Sunday 20 February 2011

Yemen opposition supports demonstrators but not to ouster President Saleh



By Nasser Arrabyee/20/02/2011

The Yemeni opposition parties said Sunday they support the young people who demonstrate in the streets for the ouster of President Ali Abdullah Saleh.

But the opposition parties, which includes mainly the Islamists, Socialists, and Nasserites, did not say they support the young people to demand the ouster of President Saleh.

“We support their peaceful protests against tyranny” , they never said to topple Saleh’s regime.

Meanwhile, the President Ali Abdulah Saleh repeatedly said on Sunday he is ready to meet all the “legal” demands of the opposition through dialogue.

“We are ready to sit on negotiation table and meet the demands of the opposition, if they are legal, the dialogue is the best way, not the sabotage, blocking roads, killing innocents, and looting public and private properties,” President Saleh addressed about 40,000 of his supporters in the country’s largest hall, May 22 Hall, in the capital Sana’a.

The supporters who were chanting slogans in favor of Saleh’s rule and his initiative to offer concessions, came from all the government ministries in the city of Sana’a.

Over the last week, President Saleh held about 10 similar gatherings in Sana’a but with tribesmen from the Yemen’s most influential two tribes Hashed and Bakil in the provinces of Sana’a, Amran and Hajja.

The opposition considered President Saleh’s meetings with the tribesmen as a tactic of “Divide to rule” . They opposition condemned trying to make tribesmen fight each other.

“No dialogue with bullets, batons, and thugs, no dialogue with the power who mobilizes mercenaries to occupy the public squares,” said the Islamist-led opposition collation in a statement issued at the end of an exceptional meeting held Sunday in Sana’a by the top leaders of the coalition.

President Saleh regretted for the violence that happened over the last two days in Aden, Taiz and Sana’a in which dozens were killed and injured.

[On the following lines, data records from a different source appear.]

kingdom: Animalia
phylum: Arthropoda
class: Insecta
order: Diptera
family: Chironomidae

He also regretted for what happened to journalists in Sana’a on Friday and Saturday by “hired thugs”.

“Those elements are not from the ruling party or its allies , they were hired thugs, and this will never happen,” Saleh said.

While President Saleh was speaking, two rival demonstrations were going on at the gate of the Sana’a university: hundreds of students were demanding Saleh’s ouster, and hundreds others demanding dialogue and security and stability. Both ended peacefully after the security separated them meters away from each other.

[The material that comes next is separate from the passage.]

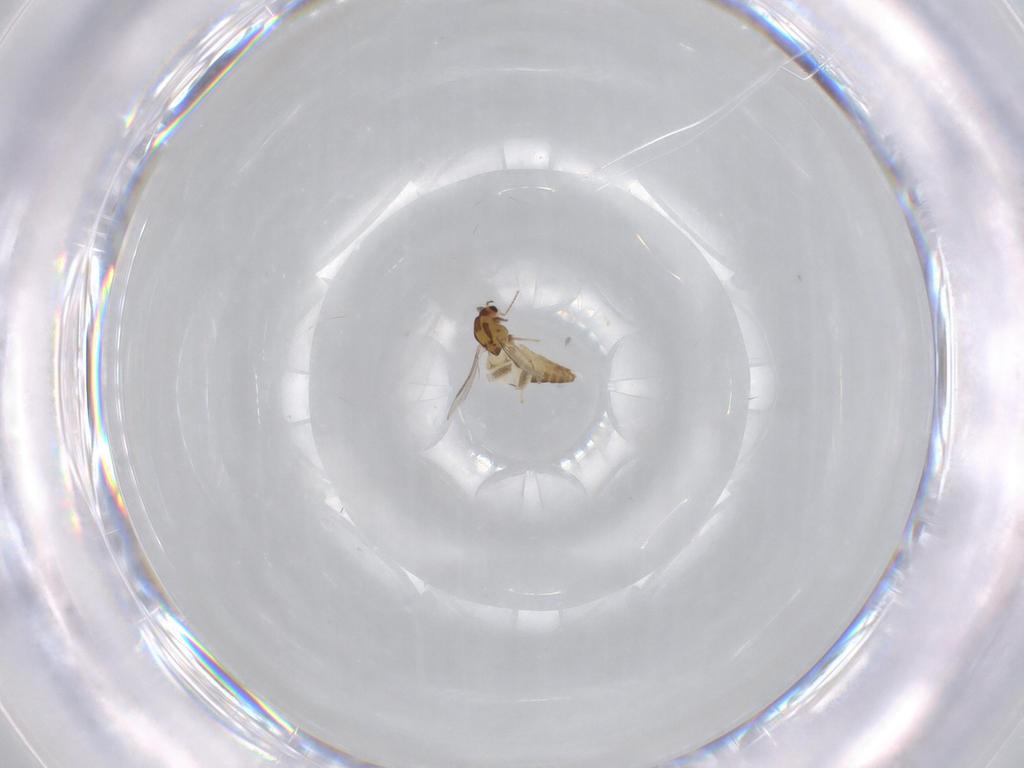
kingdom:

The anti-Saleh students were planning Sunday to make a permanent sit-in at the gate like colleagues in the province of Taiz where hundreds were sitting in day and night in the area of Dhafer, or Freedom Square as they called it.

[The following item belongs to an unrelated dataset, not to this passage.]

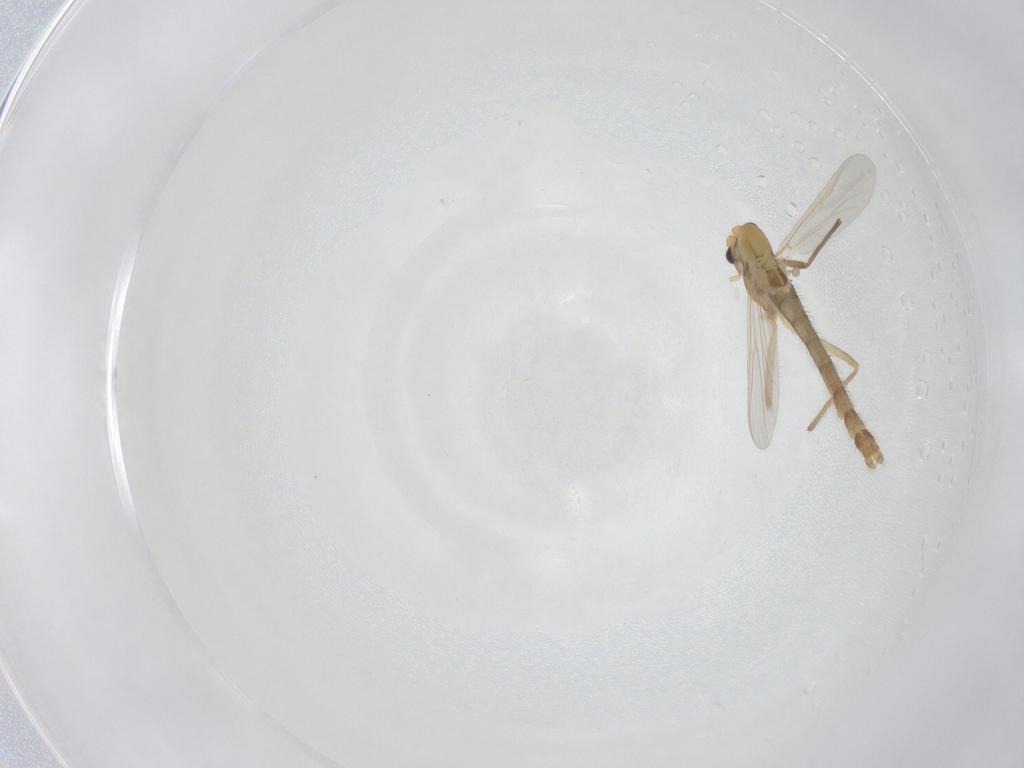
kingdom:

Earlier, 10 members of parliament from the ruling party said they would resign if the violence against demonstrators and journalists continue.

In southern province of Aden where always the protestors would demand the separation of the south from the north which united in 1990, small but violent demonstration calling for the ouster of President Saleh started last Friday when at least five people were killed in clashes with security forces.

The new position of the separatist southern movement was viewed by some observers as an implicit agreement between the movement and opposition coalition.

In Sada’a, for the first time, the spokesman of the Al Houthi rebels Mohammed Abdul Salam said Sunday they would stage demonstrations in cooperation with the opposition coalition in the province to support the young people in Sana’a, Taiz, and Aden and other provinces.